> [Written task] Starting at the line that contains "exigente que se", print every remaining line of the entries, unchanged, and output nothing more.

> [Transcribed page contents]
──────────────────────────────

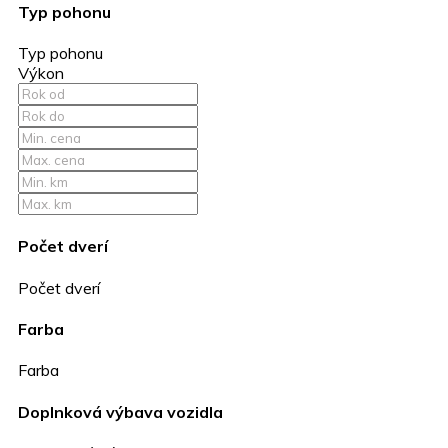
Typ pohonu
Typ pohonu
Výkon
Počet dverí
Počet dverí
Farba
Farba
Doplnková výbava vozidla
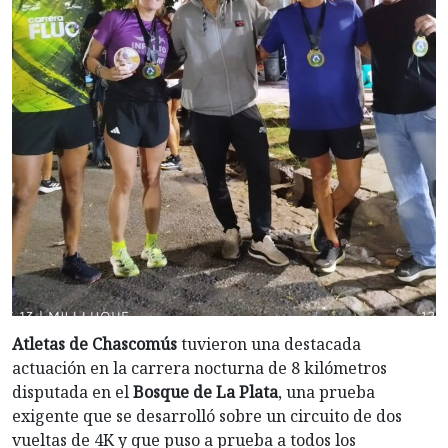
Atletas de Chascomús
tuvieron una destacada
actuación en la carrera nocturna de 8 kilómetros
disputada en el
Bosque de La Plata
, una prueba
exigente que se desarrolló sobre un circuito de dos
vueltas de 4K y que puso a prueba a todos los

──────────────────────────────

> [Answer to the exercise]
exigente que se desarrolló sobre un circuito de dos
vueltas de 4K y que puso a prueba a todos los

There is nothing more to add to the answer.